The prisoner is inevitably and constantly assaulted with frustrations, humiliations, and painful chains to be sure; but the ultimate meaning of this assault is, to the extent that a man remains human, generated by the reason, imagination, and feelings of the prisoner himself. The body will impose its necessities, but the soul will define the effects of these within a comprehensive vision of the whole. And within this capacity lies the secret meaning of the prisoner metaphor. For a prisoner is not part of the machinery or of the functioning of the prison per se, but rather, in essence, a foreign or independent entity artificially enclosed within that machinery. That is to say, whereas a prison can only be defined by reference to the prisoner, the prisoner is only accidentally or contingently a resident of a prison, while in essence having another, separate definition of his own.
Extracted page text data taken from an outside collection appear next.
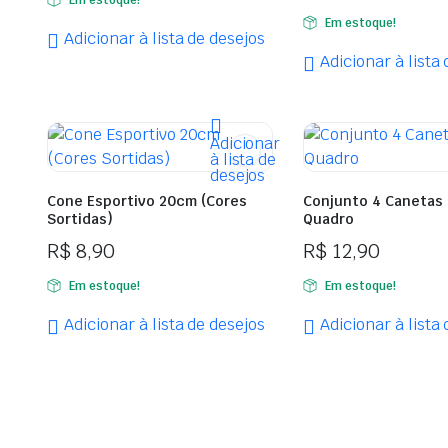
Em estoque!
Adicionar à lista de desejos
Adicionar à lista
Adicionar
à lista de
desejos
Cone Esportivo 20cm (Cores
Conjunto 4 Canetas 
Sortidas)
Quadro
R$
8,90
R$
12,90
Em estoque!
Em estoque!
Adicionar à lista de desejos
Adicionar à lista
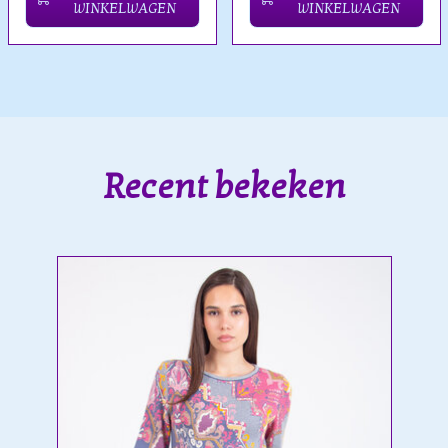
WINKELWAGEN
WINKELWAGEN
Recent bekeken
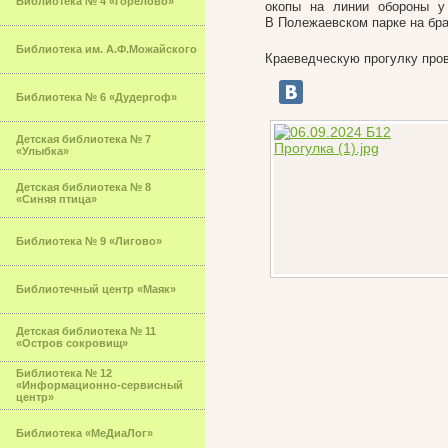
Библиотека № 4 «Горелово»
окопы на линии обороны у
В Полежаевском парке на бра
Библиотека им. А.Ф.Можайского
Краеведческую прогулку про
Библиотека № 6 «Дудергоф»
Детская библиотека № 7
«Улыбка»
Детская библиотека № 8
«Синяя птица»
Библиотека № 9 «Лигово»
Библиотечный центр «Маяк»
Детская библиотека № 11
«Остров сокровищ»
Библиотека № 12
«Информационно-сервисный
центр»
Библиотека «МеДиаЛог»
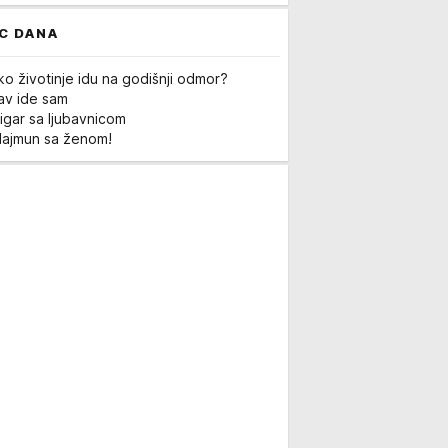
C DANA
ko životinje idu na godišnji odmor?
Lav ide sam
igar sa ljubavnicom
Majmun sa ženom!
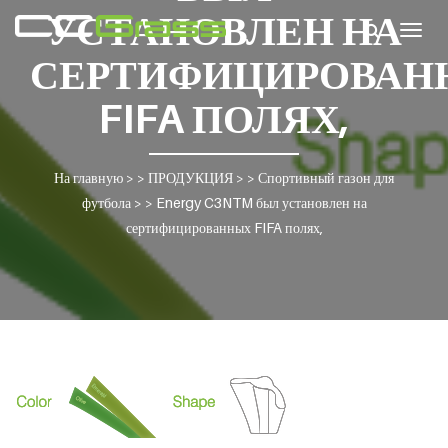
УСТАНОВЛЕН НА
Togg
navig
СЕРТИФИЦИРОВАН
FIFA ПОЛЯХ,
На главную
> >
ПРОДУКЦИЯ
> >
Спортивный газон для
футбола
> >
Energy C3NTM был установлен на
сертифицированных FIFA полях,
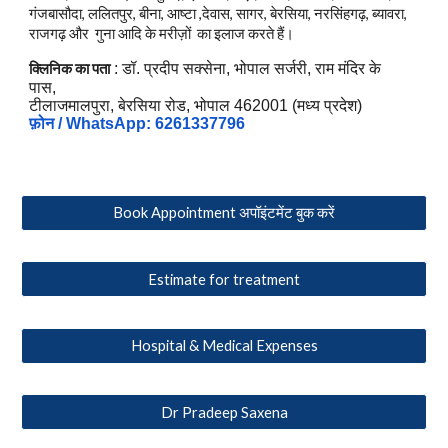
गंजबासौदा, ललितपुर, बीना, आष्टा ,देवास, सागर, बेरसिया, नरसिंहगढ़, ब्यावरा,
राजगढ़
और
गुना आदि के मरीज़ों का इलाज करते हैं।
क्लिनिक का पता
: डॉ. प्रदीप सक्सेना, भोपाल सर्जरी, राम मंदिर के
पास,
टीलाजमालपुरा, बेरसिया रोड, भोपाल 462001 (मध्य प्रदेश)
फ़ोन / WhatsApp: 6261337796
Book Appointment अपॉइंटमेंट बुक करें
Estimate for treatment
Hospital & Medical Expenses
Dr Pradeep Saxena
Perhaps it is this truth, above all, that Plato is representing with his grand political speculation about philosopher-kings. The true and proper pilot, confidently in control of his ship, may be almost as implausible psychologically as it is politically. However, this does not reduce the soul’s freedom to a fantasy or “illusion,” any more than the true definition of justice suffers from the obvious dearth of practical instantiations. The prisoner in his bodily cell “practicing death,” which is to say reasoning in the greatest possible detachment from the vested emotional interests of a material individual confined by time and place, is in a sense identical to the philosopher naturally suited to rule in the imaginary and impossible just city.